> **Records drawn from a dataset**
╭──

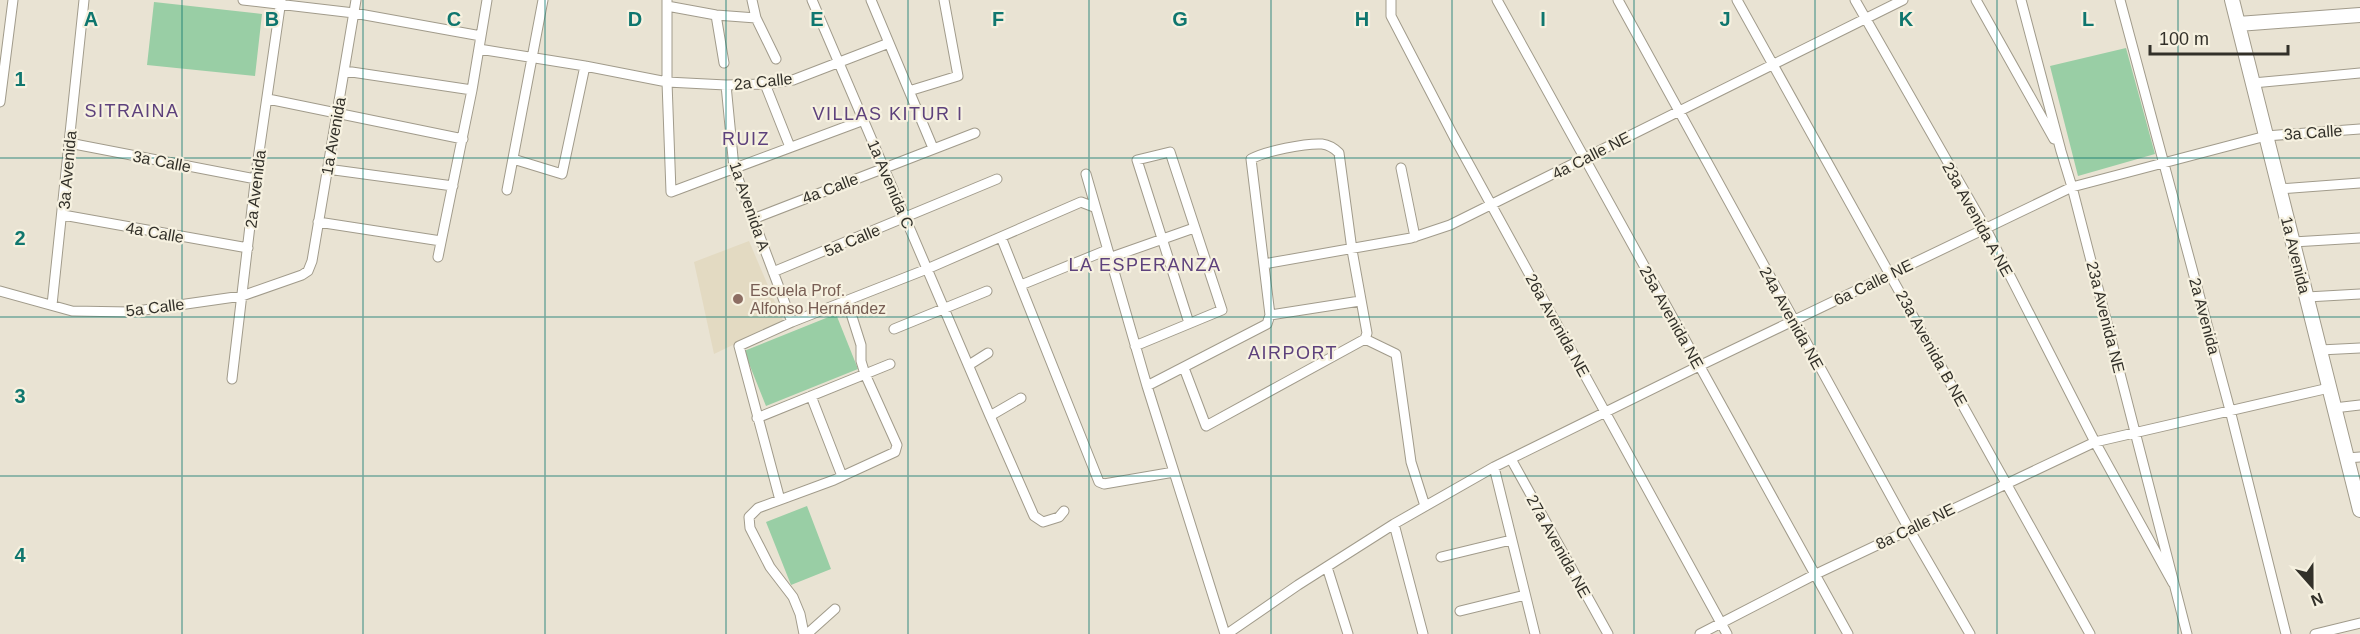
<svg xmlns="http://www.w3.org/2000/svg" width="2360" height="634" font-family="Arial,sans-serif">
  <rect width="100%" height="100%" fill="#e9e3d3"/>
  <!-- built -->
  <path fill="#e3dac2" d="M749,241L783,321L714,354L694,262Z"/>
  <!-- green -->
  <path fill="#99cea5" d="M154,2L262,14L255,76L147,65Z
    M2126,48L2155,154L2078,176L2050,66Z
    M836,314L858,369L766,406L744,351Z
    M807,506L831,569L791,585L766,522Z"/>
  <g fill="none" stroke-linecap="round" stroke-linejoin="round">
    <!-- street casing -->
    <g stroke="#a19b8b" stroke-width="11">
      <path id="street" d="M243,0L354,13L481,36
        M667,0V82L671,192L864,120
        M752,0L756,18L776,59
        M812,0L990,416L1021,398
        M871,0L933,148
        M1391,0V16L1454,137L1727,634
        M1497,0L1848,634
        M1618,0L1909,529L1970,634
        M1737,0L2090,634
        M1855,0L1985,227L2095,442L2173,583
        M1976,0L2054,139
        M2021,0L2061,151L2072,187L2187,634
        M2120,0L2230,410L2286,634
        M667,6L716,15L756,18
        M716,15L724,63
        M479,49L585,66L667,82L726,85L765,84L793,80L889,43
        M345,71L472,90
        M2253,83L2360,73
        M765,84L790,147
        M726,85L734,168L792,322
        M909,91L958,76L944,0
        M268,99L463,139
        M0,102L13,0
        M69,143L256,179
        M513,159L562,174L585,66
        M1401,168L1415,237
        M327,169L453,186
        M1086,174L1147,386L1225,634
        M2279,189L2360,183
        M507,190L543,0
        M63,215L248,248
        M753,219L975,133
        M318,222L441,241
        M1001,237L1099,482L1104,484L1174,472
        M2293,242L2360,238
        M438,257L472,90L487,0
        M1109,258L1194,228
        M1264,264L1411,238L1450,225L1903,0
        M773,272L997,179
        M1021,285L1107,250
        M0,291L72,311L130,312L242,296L302,275L308,271L312,261L356,0
        M2307,297L2360,294
        M52,305L84,0
        M1270,315L1360,301
        M894,329L987,291
        M1365,339L1396,354L1411,462L1425,506
        M1135,346L1222,310L1170,152L1137,160L1189,323
        M2320,350L2360,348
        M969,365L988,353
        M1184,368L1206,426L1365,339
        M232,379L257,166L281,0
        M1147,386L1267,324L1270,315L1251,159C1265,151 1306,143 1322,144C1330,145 1334,148 1339,153L1352,250L1367,333L1365,339
        M811,396L842,476
        M2334,408L2360,405
        M990,416L1034,516L1043,522L1059,517L1064,511
        M757,418L890,364
        M2347,458L2360,457
        M1511,459L1608,634
        M1494,467L1535,634
        M780,500L739,346L792,322L927,269L1081,202L1094,207
        M1394,524L1423,634
        M1441,557L1511,540
        M1327,567L1348,634
        M1460,611L1525,595
        M804,634L800,614L793,597L770,567L750,528L749,517L758,508L834,480L895,452L897,445L865,374L861,361V345L847,301
        M807,634L835,609
        M1227,634L1298,585L1394,524L1494,467L1699,366L2072,187L2266,136L2360,129
        M1700,634L1814,575L2095,442L2329,388
        M2315,634L2360,623"/>
    </g>
    <!-- secondary casing -->
    <g stroke="#a19b8b" stroke-width="16">
      <path id="secondary" d="M2232,0L2360,510
        M2238,24L2360,15"/>
    </g>
    <!-- street -->
    <use href="#street" stroke="#fff" stroke-width="9"/>
    <!-- secondary -->
    <use href="#secondary" stroke="#fff" stroke-width="14"/>
  </g>
  <!-- grid -->
  <path fill="none" stroke="#0f766e" stroke-width="1.5" stroke-opacity="0.55" d="M182,0V634M363,0V634M545,0V634M726,0V634M908,0V634M1089,0V634M1271,0V634M1452,0V634M1634,0V634M1815,0V634M1997,0V634M2178,0V634M0,158H2360M0,317H2360M0,476H2360"/>
  <!-- markers -->
  <circle fill="#8d6e63" stroke="#f6f1e0" stroke-width="2" cx="738" cy="299" r="6"/>
  <g text-anchor="middle" stroke-width="4.5" stroke-linejoin="round" paint-order="stroke">
    <!-- street labels -->
    <g font-size="16" fill="#323029" stroke="#f6f1e0">
      <text transform="translate(763 81) rotate(-6)" y="6">2a Calle</text>
      <text transform="translate(2313 132) rotate(-4)" y="6">3a Calle</text>
      <text transform="translate(333 136) rotate(-80)" y="6">1a Avenida</text>
      <text transform="translate(1591 155) rotate(-27)" y="6">4a Calle NE</text>
      <text transform="translate(162 161) rotate(11)" y="6">3a Calle</text>
      <text transform="translate(67 170) rotate(-85)" y="6">3a Avenida</text>
      <text transform="translate(891 184) rotate(67)" y="6">1a Avenida C</text>
      <text transform="translate(830 188) rotate(-21)" y="6">4a Calle</text>
      <text transform="translate(255 189) rotate(-83)" y="6">2a Avenida</text>
      <text transform="translate(750 206) rotate(71)" y="6">1a Avenida A</text>
      <text transform="translate(1978 219) rotate(61)" y="6">23a Avenida A NE</text>
      <text transform="translate(155 232) rotate(10)" y="6">4a Calle</text>
      <text transform="translate(852 240) rotate(-23)" y="6">5a Calle</text>
      <text transform="translate(2296 255) rotate(76)" y="6">1a Avenida</text>
      <text transform="translate(1873 282) rotate(-26)" y="6">6a Calle NE</text>
      <text transform="translate(155 307) rotate(-7)" y="6">5a Calle</text>
      <text transform="translate(2205 316) rotate(75)" y="6">2a Avenida</text>
      <text transform="translate(1672 317) rotate(61)" y="6">25a Avenida NE</text>
      <text transform="translate(2106 317) rotate(76)" y="6">23a Avenida NE</text>
      <text transform="translate(1792 318) rotate(61)" y="6">24a Avenida NE</text>
      <text transform="translate(1558 325) rotate(61)" y="6">26a Avenida NE</text>
      <text transform="translate(1932 348) rotate(61)" y="6">23a Avenida B NE</text>
      <text transform="translate(1915 526) rotate(-26)" y="6">8a Calle NE</text>
      <text transform="translate(1559 546) rotate(61)" y="6">27a Avenida NE</text>
    </g>
    <!-- education labels -->
    <g font-size="16" fill="#785e54" stroke="#f6f1e0" text-anchor="start">
      <text x="750" y="296">Escuela Prof.<tspan x="750" dy="18">Alfonso Hernández</tspan></text>
    </g>
    <!-- neighbourhood labels -->
    <g font-size="18" letter-spacing="1.5" fill="#5d417c" stroke="#f6f1e0">
      <text x="132" y="117">SITRAINA</text>
      <text x="888" y="120">VILLAS KITUR I</text>
      <text x="746" y="145">RUIZ</text>
      <text x="1145" y="271">LA ESPERANZA</text>
      <text x="1293" y="359">AIRPORT</text>
    </g>
  </g>
  <g font-size="20" text-anchor="middle" font-weight="bold" fill="#0f766e" stroke="#f6f1e0" stroke-width="4.5" stroke-linejoin="round" paint-order="stroke">
    <text x="91" y="26">A</text>
    <text x="272" y="26">B</text>
    <text x="454" y="26">C</text>
    <text x="635" y="26">D</text>
    <text x="817" y="26">E</text>
    <text x="998" y="26">F</text>
    <text x="1180" y="26">G</text>
    <text x="1362" y="26">H</text>
    <text x="1543" y="26">I</text>
    <text x="1725" y="26">J</text>
    <text x="1906" y="26">K</text>
    <text x="2088" y="26">L</text>
    <text x="20" y="86">1</text>
    <text x="20" y="245">2</text>
    <text x="20" y="403">3</text>
    <text x="20" y="562">4</text>
  </g>
  <!-- north arrow -->
  <g transform="translate(2312 586) rotate(159)" stroke="#f6f1e0" stroke-width="4.5" paint-order="stroke">
  <path d="M0-4.5L10 22L0 15L-10 22Z" fill="#323029"/>
  <text y="-9" font-size="16" font-weight="bold" text-anchor="middle" fill="#323029">N</text>
  </g>
  <!-- scale -->
  <path d="M2150 45v9h138v-9" fill="none" stroke="#323029" stroke-width="3"/>
  <text x="2159" y="45" font-size="18" fill="#323029" stroke="#f6f1e0" stroke-width="4.5" paint-order="stroke">100 m</text>
</svg>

╰──

> **PROBLEM TO WORK ON**
Reproduce exactly the lines above from the line with "<!-- education labels -->" to the line with "<!-- neighbourhood labels -->", including both, and add nothing.

> **TASK OUTPUT**
    <!-- education labels -->
    <g font-size="16" fill="#785e54" stroke="#f6f1e0" text-anchor="start">
      <text x="750" y="296">Escuela Prof.<tspan x="750" dy="18">Alfonso Hernández</tspan></text>
    </g>
    <!-- neighbourhood labels -->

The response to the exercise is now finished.